+++ Passage +++

# 05-07 CR1 frame difference?



## meff (Sep 17, 2006)

Does anyone know if there has been any upgrades/differences in the CR1 frames from 2005-2007? Also, has the designation from 'high-end' to 'low-end' always been SL > Pro > Team? Looking on ebay can be confusing because you see names like "Team Issue" and "Limited". Someone explain!!


----------



## bigsplace (Dec 16, 2006)

*Limited is the High End Carbon Lightest Available Frame*

The Limited frame is their high end frame with the Silver Logos on the frame. SUPER LIGHT!


----------



## StillRiding (Sep 16, 2006)

Pro (Ultegra) and Team (105) are the heavier frames. SL (Dura Ace), Limited (Campy) and Team Issue (Campy or Dura Ace) are the lighter frames. Everything else is just different paint schemes and components.

+++ Entries +++

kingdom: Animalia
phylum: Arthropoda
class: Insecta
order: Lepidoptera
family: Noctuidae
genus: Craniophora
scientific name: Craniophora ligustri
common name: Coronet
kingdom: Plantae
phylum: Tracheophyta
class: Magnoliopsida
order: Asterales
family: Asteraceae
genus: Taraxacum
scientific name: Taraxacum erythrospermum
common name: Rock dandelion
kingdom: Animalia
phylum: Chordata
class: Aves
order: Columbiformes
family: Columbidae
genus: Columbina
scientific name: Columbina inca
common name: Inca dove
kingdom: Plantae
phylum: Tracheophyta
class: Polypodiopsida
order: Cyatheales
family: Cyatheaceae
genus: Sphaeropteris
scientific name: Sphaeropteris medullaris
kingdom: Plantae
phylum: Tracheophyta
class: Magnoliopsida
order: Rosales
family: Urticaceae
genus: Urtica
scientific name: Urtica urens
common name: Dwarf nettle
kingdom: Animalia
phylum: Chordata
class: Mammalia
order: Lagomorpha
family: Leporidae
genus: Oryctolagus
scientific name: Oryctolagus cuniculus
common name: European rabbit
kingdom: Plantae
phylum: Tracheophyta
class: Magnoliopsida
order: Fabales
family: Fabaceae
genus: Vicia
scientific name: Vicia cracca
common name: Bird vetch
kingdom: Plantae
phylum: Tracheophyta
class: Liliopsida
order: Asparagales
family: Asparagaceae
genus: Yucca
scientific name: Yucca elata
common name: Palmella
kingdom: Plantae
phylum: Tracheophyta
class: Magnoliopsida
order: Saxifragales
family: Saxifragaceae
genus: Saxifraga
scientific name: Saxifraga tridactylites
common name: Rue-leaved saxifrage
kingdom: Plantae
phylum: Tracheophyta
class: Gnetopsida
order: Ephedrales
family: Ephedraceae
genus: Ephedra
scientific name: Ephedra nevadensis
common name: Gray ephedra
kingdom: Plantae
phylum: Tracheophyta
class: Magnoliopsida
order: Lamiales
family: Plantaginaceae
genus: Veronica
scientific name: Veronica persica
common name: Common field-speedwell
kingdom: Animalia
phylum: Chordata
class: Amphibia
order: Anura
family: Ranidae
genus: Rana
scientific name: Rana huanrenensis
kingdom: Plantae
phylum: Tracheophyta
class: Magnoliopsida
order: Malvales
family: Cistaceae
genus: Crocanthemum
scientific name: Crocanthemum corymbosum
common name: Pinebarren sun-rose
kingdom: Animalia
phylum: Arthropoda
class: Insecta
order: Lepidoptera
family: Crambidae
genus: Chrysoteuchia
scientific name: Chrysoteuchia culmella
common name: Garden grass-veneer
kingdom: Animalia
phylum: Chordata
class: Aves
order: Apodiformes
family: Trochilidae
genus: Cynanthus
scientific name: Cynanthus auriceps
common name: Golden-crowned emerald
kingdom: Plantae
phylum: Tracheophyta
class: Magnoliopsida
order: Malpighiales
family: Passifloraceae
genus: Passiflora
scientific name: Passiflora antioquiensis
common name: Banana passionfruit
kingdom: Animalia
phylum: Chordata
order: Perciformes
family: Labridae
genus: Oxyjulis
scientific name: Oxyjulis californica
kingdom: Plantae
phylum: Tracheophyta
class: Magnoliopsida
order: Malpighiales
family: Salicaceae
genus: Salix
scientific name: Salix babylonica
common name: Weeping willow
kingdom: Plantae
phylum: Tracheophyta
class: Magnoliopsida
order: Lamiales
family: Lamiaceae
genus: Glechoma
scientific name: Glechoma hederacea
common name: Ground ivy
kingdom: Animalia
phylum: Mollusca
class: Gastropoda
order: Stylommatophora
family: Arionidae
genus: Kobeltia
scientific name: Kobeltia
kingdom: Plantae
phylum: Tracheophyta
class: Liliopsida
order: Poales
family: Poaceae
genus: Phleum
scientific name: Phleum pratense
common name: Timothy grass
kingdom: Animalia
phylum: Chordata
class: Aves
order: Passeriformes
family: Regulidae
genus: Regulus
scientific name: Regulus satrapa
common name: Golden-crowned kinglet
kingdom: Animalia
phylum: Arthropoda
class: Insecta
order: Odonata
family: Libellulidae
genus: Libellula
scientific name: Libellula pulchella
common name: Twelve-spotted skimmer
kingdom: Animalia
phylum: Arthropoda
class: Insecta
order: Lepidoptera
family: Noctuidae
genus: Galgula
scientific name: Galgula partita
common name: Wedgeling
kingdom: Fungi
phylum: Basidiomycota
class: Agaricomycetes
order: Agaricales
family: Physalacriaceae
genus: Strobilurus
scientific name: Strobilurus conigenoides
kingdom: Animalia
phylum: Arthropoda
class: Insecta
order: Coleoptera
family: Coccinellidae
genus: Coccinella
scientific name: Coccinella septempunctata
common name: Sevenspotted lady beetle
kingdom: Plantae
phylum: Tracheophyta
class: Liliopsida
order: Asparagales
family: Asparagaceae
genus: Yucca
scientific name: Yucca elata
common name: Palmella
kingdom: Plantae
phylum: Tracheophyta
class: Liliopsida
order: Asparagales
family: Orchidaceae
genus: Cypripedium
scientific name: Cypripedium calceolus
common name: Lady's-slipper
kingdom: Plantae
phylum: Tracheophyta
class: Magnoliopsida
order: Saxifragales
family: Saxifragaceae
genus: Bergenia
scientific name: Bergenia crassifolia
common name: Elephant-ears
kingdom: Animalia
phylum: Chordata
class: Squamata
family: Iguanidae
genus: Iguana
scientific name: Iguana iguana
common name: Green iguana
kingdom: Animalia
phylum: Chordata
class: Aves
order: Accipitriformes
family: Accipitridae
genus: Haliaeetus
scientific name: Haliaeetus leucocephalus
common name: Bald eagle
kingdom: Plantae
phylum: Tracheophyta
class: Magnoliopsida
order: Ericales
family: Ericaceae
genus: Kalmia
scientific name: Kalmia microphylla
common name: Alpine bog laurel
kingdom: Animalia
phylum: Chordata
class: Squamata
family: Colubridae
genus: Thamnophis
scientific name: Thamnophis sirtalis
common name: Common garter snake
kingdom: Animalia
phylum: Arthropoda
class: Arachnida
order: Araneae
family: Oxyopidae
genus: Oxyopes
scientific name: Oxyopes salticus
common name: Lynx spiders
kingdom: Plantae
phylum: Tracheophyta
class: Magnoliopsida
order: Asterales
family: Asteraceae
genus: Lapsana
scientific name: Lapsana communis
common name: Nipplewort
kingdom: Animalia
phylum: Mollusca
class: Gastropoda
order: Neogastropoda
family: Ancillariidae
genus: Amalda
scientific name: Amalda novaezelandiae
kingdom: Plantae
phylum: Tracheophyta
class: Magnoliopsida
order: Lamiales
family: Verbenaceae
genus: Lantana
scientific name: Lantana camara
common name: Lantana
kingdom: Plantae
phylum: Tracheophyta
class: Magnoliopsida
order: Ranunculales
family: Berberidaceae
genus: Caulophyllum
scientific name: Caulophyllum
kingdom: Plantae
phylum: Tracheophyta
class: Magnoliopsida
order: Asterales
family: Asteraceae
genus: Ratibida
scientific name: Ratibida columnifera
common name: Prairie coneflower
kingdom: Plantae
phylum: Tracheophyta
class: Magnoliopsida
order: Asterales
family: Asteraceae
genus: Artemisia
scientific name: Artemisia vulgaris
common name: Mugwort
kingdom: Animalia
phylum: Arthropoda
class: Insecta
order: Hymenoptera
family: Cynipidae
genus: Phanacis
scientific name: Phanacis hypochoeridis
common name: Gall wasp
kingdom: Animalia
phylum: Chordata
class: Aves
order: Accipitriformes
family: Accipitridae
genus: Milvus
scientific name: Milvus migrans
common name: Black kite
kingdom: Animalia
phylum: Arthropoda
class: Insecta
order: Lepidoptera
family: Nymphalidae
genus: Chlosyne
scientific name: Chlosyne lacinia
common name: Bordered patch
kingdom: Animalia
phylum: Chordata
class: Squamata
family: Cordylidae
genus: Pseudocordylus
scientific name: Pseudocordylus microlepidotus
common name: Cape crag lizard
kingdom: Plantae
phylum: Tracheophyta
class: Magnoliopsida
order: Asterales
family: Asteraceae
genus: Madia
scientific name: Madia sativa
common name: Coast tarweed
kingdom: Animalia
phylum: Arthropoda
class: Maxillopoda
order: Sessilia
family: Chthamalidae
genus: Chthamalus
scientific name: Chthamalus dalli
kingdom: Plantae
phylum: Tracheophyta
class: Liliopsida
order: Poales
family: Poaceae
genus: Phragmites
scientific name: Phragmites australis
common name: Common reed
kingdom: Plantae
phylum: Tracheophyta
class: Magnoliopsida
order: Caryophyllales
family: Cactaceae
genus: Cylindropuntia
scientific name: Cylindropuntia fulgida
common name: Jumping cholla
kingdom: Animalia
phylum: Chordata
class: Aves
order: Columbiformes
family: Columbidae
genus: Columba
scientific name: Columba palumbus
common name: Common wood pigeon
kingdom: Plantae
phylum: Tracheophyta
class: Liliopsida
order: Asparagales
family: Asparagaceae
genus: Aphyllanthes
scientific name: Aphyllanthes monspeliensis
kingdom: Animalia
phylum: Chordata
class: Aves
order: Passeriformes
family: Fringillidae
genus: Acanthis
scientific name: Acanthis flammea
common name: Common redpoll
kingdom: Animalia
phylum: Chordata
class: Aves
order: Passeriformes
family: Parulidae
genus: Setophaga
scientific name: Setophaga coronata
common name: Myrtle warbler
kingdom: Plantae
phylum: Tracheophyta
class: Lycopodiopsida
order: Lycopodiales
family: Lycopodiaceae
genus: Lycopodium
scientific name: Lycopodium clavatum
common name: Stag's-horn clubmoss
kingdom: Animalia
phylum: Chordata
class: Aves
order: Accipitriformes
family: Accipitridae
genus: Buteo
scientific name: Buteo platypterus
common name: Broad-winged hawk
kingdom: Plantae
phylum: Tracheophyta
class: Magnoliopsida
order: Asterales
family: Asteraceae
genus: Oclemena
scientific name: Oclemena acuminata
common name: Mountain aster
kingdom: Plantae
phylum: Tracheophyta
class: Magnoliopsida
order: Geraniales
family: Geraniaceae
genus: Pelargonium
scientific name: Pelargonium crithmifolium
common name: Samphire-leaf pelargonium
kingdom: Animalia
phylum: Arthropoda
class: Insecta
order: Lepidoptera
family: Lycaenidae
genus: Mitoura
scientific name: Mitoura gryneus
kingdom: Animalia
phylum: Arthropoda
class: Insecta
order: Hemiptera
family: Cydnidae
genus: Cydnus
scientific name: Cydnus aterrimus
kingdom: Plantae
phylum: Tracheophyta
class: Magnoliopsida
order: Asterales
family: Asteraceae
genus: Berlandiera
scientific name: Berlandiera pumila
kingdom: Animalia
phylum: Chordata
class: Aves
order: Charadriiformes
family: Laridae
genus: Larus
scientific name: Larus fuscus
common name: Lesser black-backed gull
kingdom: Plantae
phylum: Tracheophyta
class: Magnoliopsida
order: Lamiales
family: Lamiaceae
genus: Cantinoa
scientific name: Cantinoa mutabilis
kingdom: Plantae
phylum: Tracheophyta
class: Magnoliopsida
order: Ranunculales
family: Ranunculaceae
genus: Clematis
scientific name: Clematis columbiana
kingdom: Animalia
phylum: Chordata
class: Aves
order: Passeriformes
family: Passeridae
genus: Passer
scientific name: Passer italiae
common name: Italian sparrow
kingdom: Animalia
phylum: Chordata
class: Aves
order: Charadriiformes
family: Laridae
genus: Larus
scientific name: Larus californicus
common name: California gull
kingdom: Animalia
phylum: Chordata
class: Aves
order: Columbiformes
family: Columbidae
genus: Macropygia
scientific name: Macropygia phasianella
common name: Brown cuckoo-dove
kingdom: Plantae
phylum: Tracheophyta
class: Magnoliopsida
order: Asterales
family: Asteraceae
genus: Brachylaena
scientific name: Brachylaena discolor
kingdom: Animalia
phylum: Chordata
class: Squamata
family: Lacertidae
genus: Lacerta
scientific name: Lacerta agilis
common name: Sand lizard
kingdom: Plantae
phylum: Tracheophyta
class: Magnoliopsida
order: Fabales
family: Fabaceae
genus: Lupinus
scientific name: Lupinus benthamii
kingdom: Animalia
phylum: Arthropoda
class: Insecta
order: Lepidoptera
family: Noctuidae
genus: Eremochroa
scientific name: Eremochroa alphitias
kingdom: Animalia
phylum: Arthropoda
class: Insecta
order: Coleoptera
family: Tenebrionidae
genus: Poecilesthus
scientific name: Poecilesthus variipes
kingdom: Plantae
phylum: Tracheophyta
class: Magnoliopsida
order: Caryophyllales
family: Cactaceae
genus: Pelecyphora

+++

- _Requirement 1_
Answer these questions using the CR1 frame thread.
(a) What color are the logos on the Limited frame?
(b) Which components are listed with the Pro and Team frames?
(c) Which two names on eBay does the first post call confusing?
- _Requirement 2_
Carry the CR1 frame thread forward from where it stops.

- _Expected answer 1_
(a) Silver
(b) Ultegra for the Pro and 105 for the Team
(c) "Team Issue" and "Limited"

- _Expected answer 2_
----------



## meff (Sep 17, 2006)

Thanks guys!

What do you all think about this bike:

http://cgi.ebay.com/ws/eBayISAPI.dll?ViewItem&ih=009&sspagename=STRK%3AMEWA%3AIT&viewitem=&item=190068899391&rd=1&rd=1


----------



## woodys737 (Dec 31, 2005)

Other than the seatpost not being a wcs and yellow vs black tape as advertised it looks tempting. I'm too wimpy to buy something that that over the net. I'd want to see it up close. Know what I mean?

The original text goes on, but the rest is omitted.